- _TRY IT_
All of the data should be output character for character, except the pictures.

Structured pose outputs
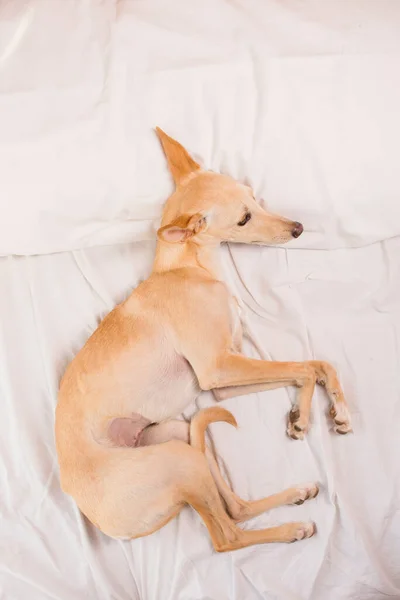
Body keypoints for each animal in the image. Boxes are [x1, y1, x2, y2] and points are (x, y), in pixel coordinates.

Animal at [54, 131, 352, 552]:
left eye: (253, 196)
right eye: (244, 218)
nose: (298, 228)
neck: (189, 268)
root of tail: (97, 519)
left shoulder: (224, 381)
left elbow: (314, 365)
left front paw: (337, 410)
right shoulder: (218, 369)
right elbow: (304, 369)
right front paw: (303, 418)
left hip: (180, 437)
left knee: (236, 508)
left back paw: (295, 495)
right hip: (180, 462)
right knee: (226, 536)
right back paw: (291, 529)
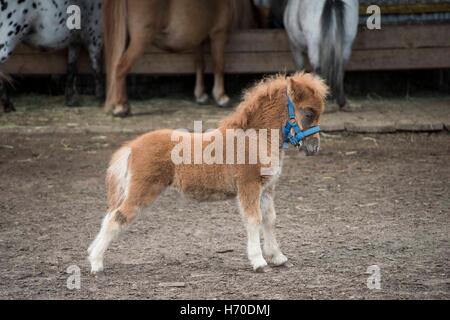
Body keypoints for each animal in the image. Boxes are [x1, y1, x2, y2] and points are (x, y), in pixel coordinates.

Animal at [88, 72, 326, 272]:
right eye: (308, 113)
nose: (314, 147)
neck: (255, 139)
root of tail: (132, 146)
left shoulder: (266, 189)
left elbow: (270, 219)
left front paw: (277, 257)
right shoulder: (248, 187)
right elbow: (253, 220)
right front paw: (258, 261)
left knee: (110, 215)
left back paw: (92, 254)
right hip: (143, 190)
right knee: (117, 217)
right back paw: (96, 263)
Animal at [102, 0, 256, 117]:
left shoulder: (198, 40)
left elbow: (200, 64)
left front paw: (200, 95)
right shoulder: (218, 33)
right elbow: (219, 65)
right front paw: (221, 97)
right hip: (140, 39)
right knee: (121, 67)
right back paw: (120, 107)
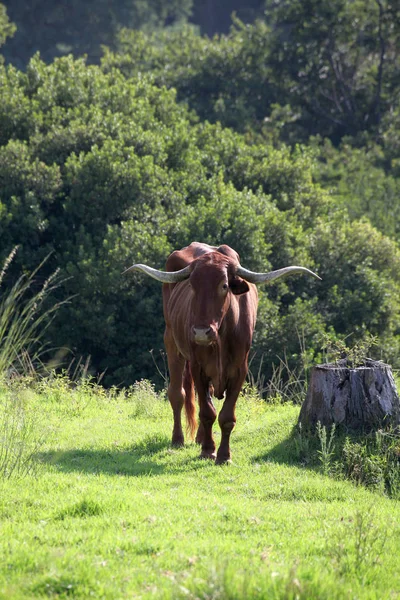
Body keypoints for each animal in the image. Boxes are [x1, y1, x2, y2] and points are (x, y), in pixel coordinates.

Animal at [125, 244, 318, 464]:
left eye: (224, 286)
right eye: (192, 285)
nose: (201, 332)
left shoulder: (240, 371)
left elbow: (226, 416)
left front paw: (224, 455)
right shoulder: (198, 367)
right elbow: (207, 412)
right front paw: (208, 451)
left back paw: (200, 437)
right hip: (171, 342)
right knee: (177, 394)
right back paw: (178, 439)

- _TASK RESULT_
Body keypoints for each animal in the image. Boxes are [x1, y1, x2, y2] and points are (x, y), in pixel coordinates.

Animal at [54, 131, 352, 552]:
left eye: (253, 196)
right eye: (244, 218)
nose: (298, 228)
neck: (189, 268)
root of tail: (97, 519)
left shoulder: (224, 381)
left elbow: (314, 365)
left front paw: (337, 410)
right shoulder: (218, 369)
right elbow: (304, 369)
right front paw: (303, 418)
left hip: (180, 437)
left knee: (236, 508)
left back paw: (295, 495)
right hip: (180, 462)
right knee: (226, 536)
right back paw: (291, 529)
Body keypoints for each animal in the image. Boxes are [x1, y1, x2, y2] and points are (x, y), in pixel coordinates.

Animal at [88, 72, 326, 272]:
right eye: (308, 113)
nose: (314, 147)
neck: (255, 139)
root of tail: (132, 146)
left shoulder: (266, 189)
left elbow: (270, 219)
left front paw: (277, 257)
right shoulder: (248, 187)
right elbow: (253, 220)
right front paw: (258, 261)
left knee: (110, 215)
left back paw: (92, 254)
right hip: (143, 190)
right knee: (117, 217)
right back paw: (96, 263)
Animal at [102, 0, 256, 117]:
left shoulder: (198, 40)
left elbow: (200, 64)
left front paw: (200, 95)
right shoulder: (218, 33)
right elbow: (219, 65)
right front paw: (221, 97)
right hip: (140, 39)
right knee: (121, 67)
right back paw: (120, 107)
Body keypoints for each animal in the image. Boxes are [x1, y1, x2, y2] and points are (x, y), in pixel coordinates.

Animal at [125, 244, 318, 464]:
left eye: (224, 286)
right eye: (192, 285)
nose: (201, 332)
left shoulder: (240, 371)
left elbow: (226, 416)
left front paw: (224, 455)
right shoulder: (198, 367)
right elbow: (207, 412)
right front paw: (208, 451)
left back paw: (200, 437)
right hip: (171, 342)
right knee: (177, 394)
right back paw: (178, 439)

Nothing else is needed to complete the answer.